The evolution of hydroclimate in Asia over the Cenozoic: A stable-isotope perspective

The δ18O data indicate that atmospheric circulation has remained similar to today for at least 55 million years. Southern Tibet has always received southerly, likely monsoonal moisture, and this southerly moisture has likely rarely extended northward of the central Tibetan Plateau. In contrast, northern Tibet and Central Asia have received moisture dominantly via the mid-latitude westerlies, which have maintained a semi-arid to arid climate in Central Asia since the early Eocene. Thus, the spatial extent of large-scale atmospheric circulation appears largely unperturbed by contemporaneous changes in India-Asia collisional tectonics, extent of the Paratethys, and in global climate.

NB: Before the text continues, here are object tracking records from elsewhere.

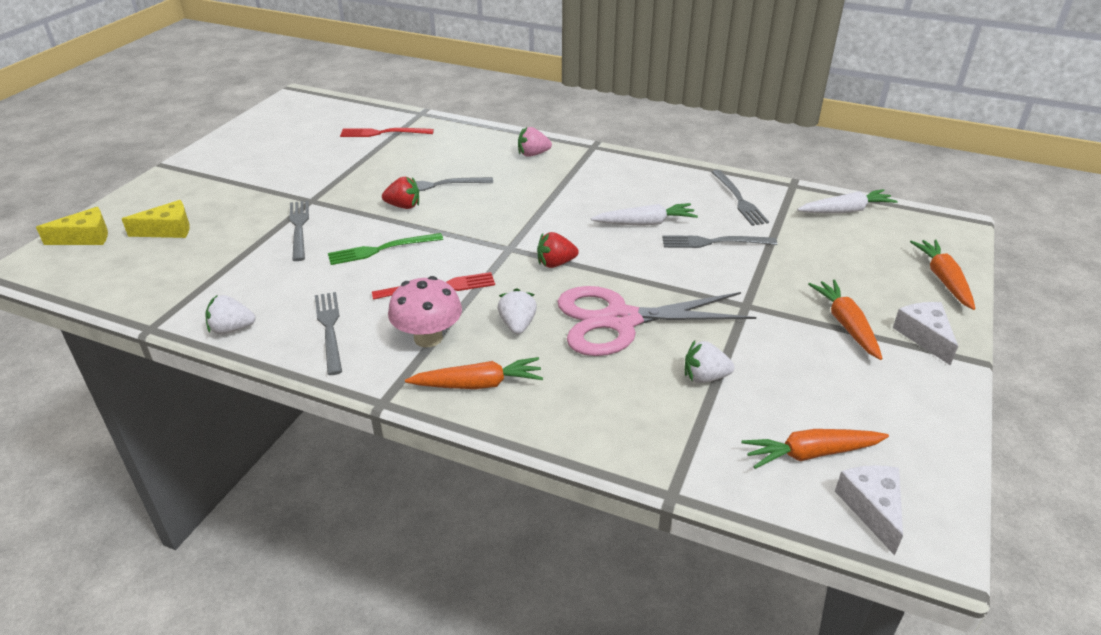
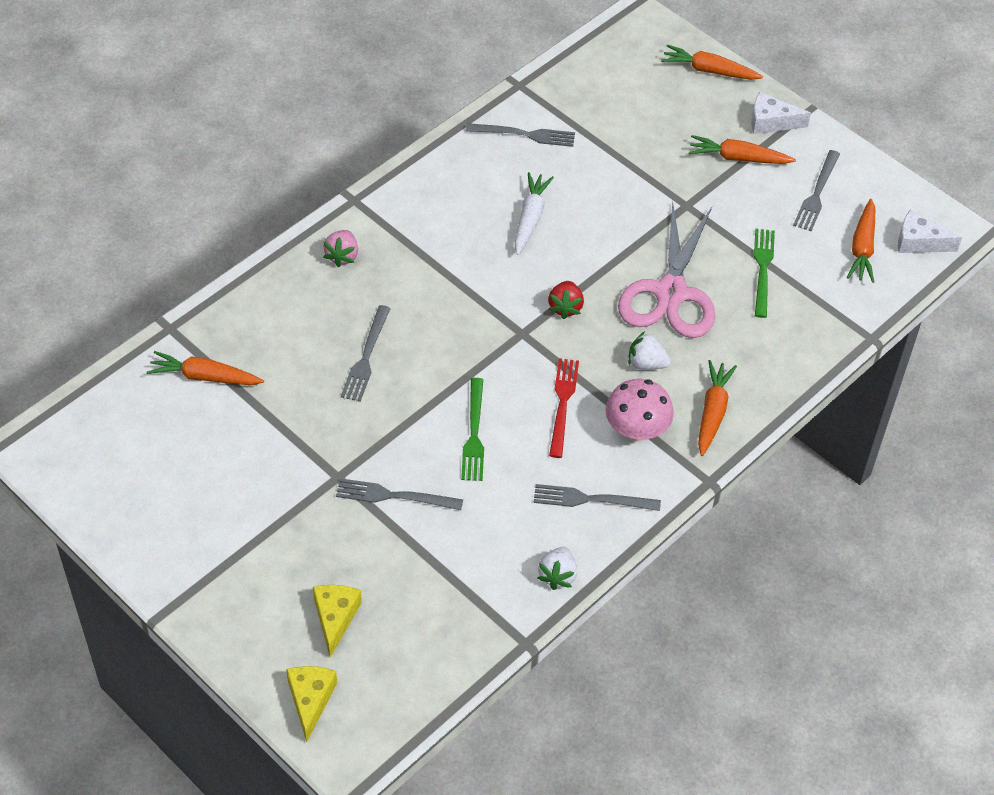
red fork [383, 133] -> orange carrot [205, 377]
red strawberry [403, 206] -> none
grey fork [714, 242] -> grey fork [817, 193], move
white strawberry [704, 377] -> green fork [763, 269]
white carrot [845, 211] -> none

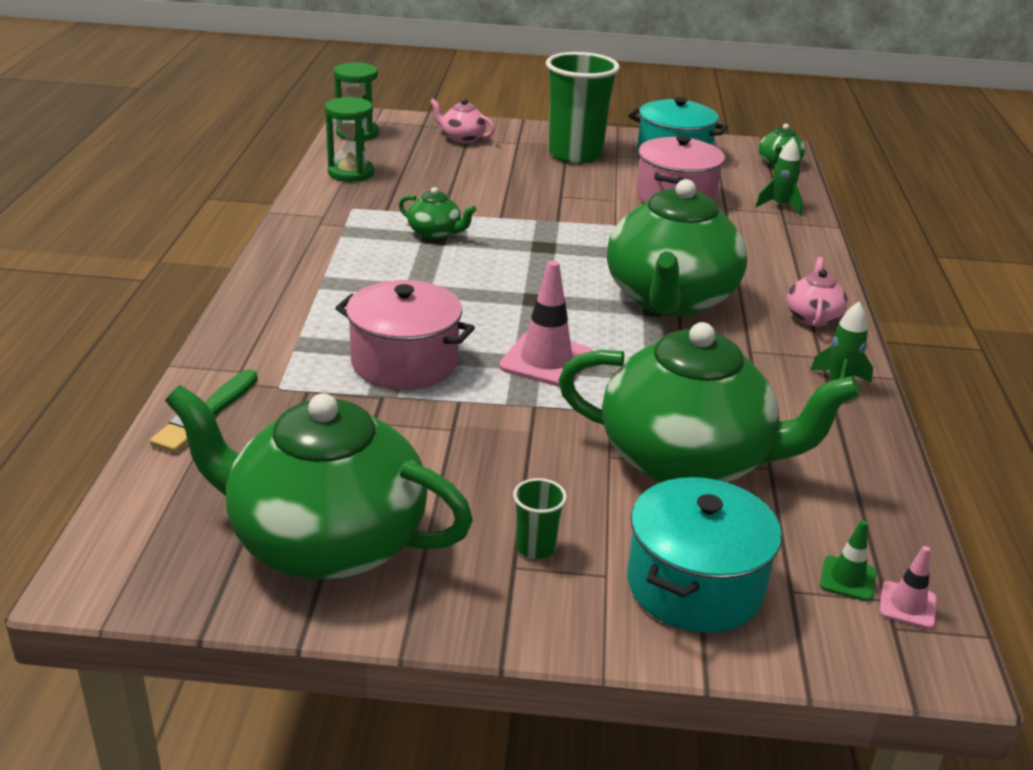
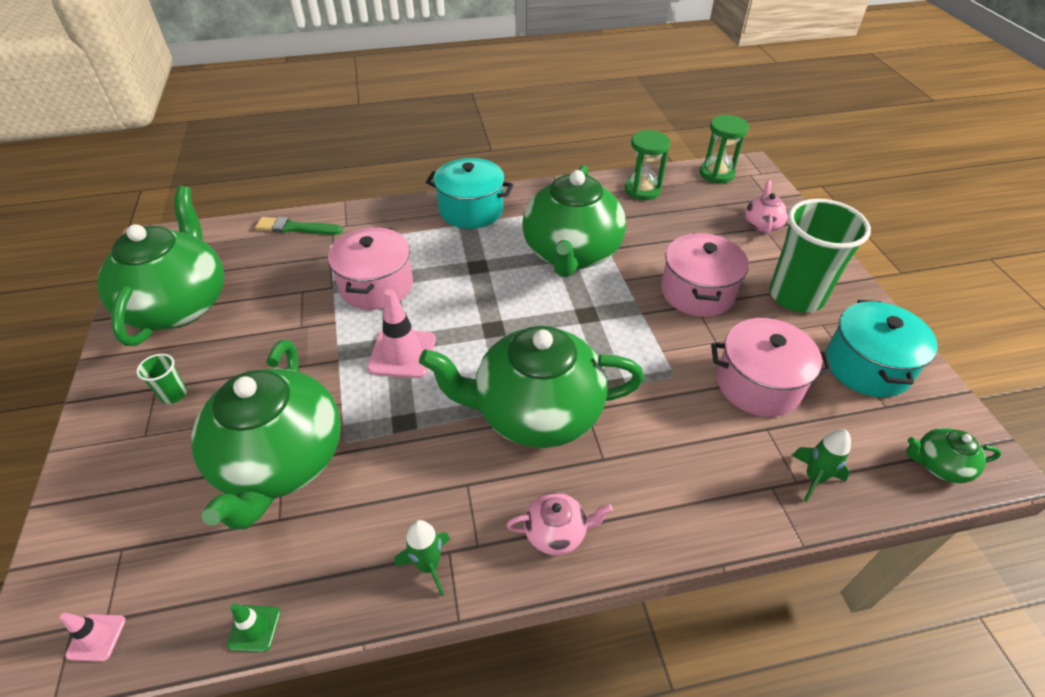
green teapot [435, 233] -> green teapot [571, 253], x2.36
turquoise pot [694, 585] -> turquoise pot [471, 210], move
green traffic cone [847, 579] -> green traffic cone [254, 628], move
none -> pink pot [697, 292]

The δ13C data support this interpretation, but yield additional details. Particularly low δ13C across a wide swath of eastern China during the Eocene suggests greater primary productivity due to a strengthened East Asia Monsoon, perhaps driven by high atmospheric pCO2 and globally warm temperatures. Consistently higher δ13C in Central Asia indicates that Central Asia has remained more arid than surrounding regions, such as northern India and southern China, which have received abundant precipitation due to the presence of monsoonal moisture. However, increases in δ13C across much of Central Asia throughout the Cenozoic-including particularly pronounced increases in Mongolia and Kazakhstan during the Neogene-imply that primary productivity has declined across much of Asia. This large-scale “de-greening” is attributable to the combined effects of Cenozoic global cooling and the late Cenozoic uplift of the Tian Shan and Altai mountains, which block westerly moisture. The uplift of these ranges in the late Miocene is supported by decreasing Neogene δ18O in eastern Kazakhstan and sharply increasing δ13C in the lee of the Altai. These regional data demonstrate that the Tian Shan and Altai reached sufficient elevations to interact with the westerly jet by the late Miocene, establishing a substantial rain shadow, and shifting the seasonality of precipitation in western Central Asia. We conclude that paleoclimatic changes during the Cenozoic in Central Asia are more tightly controlled by global climate and by the interaction of the mid-latitude westerlies with the Tian Shan and Altai rather than by changes in the height or extent of the Tibetan Plateau or Paratethys.